Pendapat selanjutnya mengungkapkan :
“Kenapa dalam penggunaan jadwal shalat yang notabene dengan Ilmu Hisab diperbolehkan, sedangkan penentuan awal Ramadhan harus dengan Rukyatul Hilal ?”
- Hal tersebut, karena perintah shalat pada waktunya tidak harus melihat keadaan langit, berbeda dengan penentuan awal Puasa Ramadhan yang disyaratkan dengan melihatnya.
لاَ تَصُومُوا حَتَّى تَرَوُا الْهِلاَلَ وَلاَ تُفْطِرُوا حَتَّى تَرَوْهُ
“Janganlah kalian berpuasa sampai kalian melihat hilal dan janganlah kalian berbuka (mengakhiri Puasa Ramadhan) sampai kalian melihatnya!” [HR. Al Bukhari (1906) dan Muslim (1080)]
Selain itu, kaum muslimin juga telah bersepakat tentang bolehnya penggunaan Ilmu Hisab untuk menentukan masuknya waktu shalat, berbeda dengan awal dan akhir puasa, justru terdapat ijma' tentang tidak bolehnya menggunakan hisab untuk menentukan masuknya bulan ramadhan.
Diantara perbedaan lainnya adalah apabila cuaca mendung dan perubahan matahari tidak bisa kita ketahui tentu kita tetap shalat pada hari itu juga, berbeda dengan penentuan awal Ramadhan, jika hilal tidak terlihat karena terhalangi mendung, kabut atau lainnya, maka kita wajib menggenapkan Bulan Sya'ban menjadi 30 hari, karena hal ini adalah wasiat dari Nabi shallallahu 'alayhi wasallam. Dimana Beliau shallallahu 'alayhi wasallam bersabda,
فَإِنْ غُبِىَ عَلَيْكُمْ فَأَكْمِلُوا عِدَّةَ شَعْبَانَ ثَلاَثِيْنَ
“Jika hilal tertutupi (sehingga tidak tampak), maka genapkanlah Bulan Sya’ban menjadi 30 hari!” [HR. Al Bukhari (1909)]
Kesimpulan
Marilah kita bersatu, jangan terpecah belah, janganlah tiap-tiap golongan merasa bangga dengan apa yang ada pada sisi mereka masing-masing, tinggalkan fanatisme golongan!

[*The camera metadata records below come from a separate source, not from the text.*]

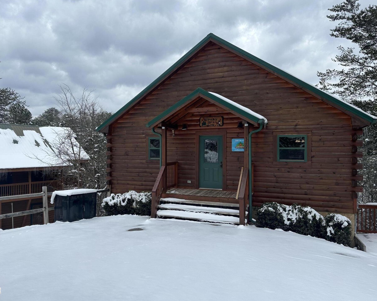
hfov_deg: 66.0
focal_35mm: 26
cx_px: 177
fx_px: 290
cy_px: 148
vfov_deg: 54.9
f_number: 1.78
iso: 80
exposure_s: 1/1212
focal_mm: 6.86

Renungkan firman Allah dalam Surat Al Mu’minun ayat 52 – 53 :
“Sesungguhnya (agama Tauhid) ini, adalah agama kamu semua, agama yang satu dan aku adalah Tuhanmu, maka bertakwalah kepada-Ku! Kemudian mereka (pengikut-pengikut Rasul itu) menjadikan agama mereka terpecah belah menjadi beberapa pecahan. Tiap-tiap golongan merasa bangga dengan apa yang ada pada sisi mereka (masing-masing).”
Semoga Perbedaan ini menjadi Rahmat bagi umat Islam, sehingga ukhuwah Islamia menjadi kokoh dalam membangun umat dimasa akan datang, amin!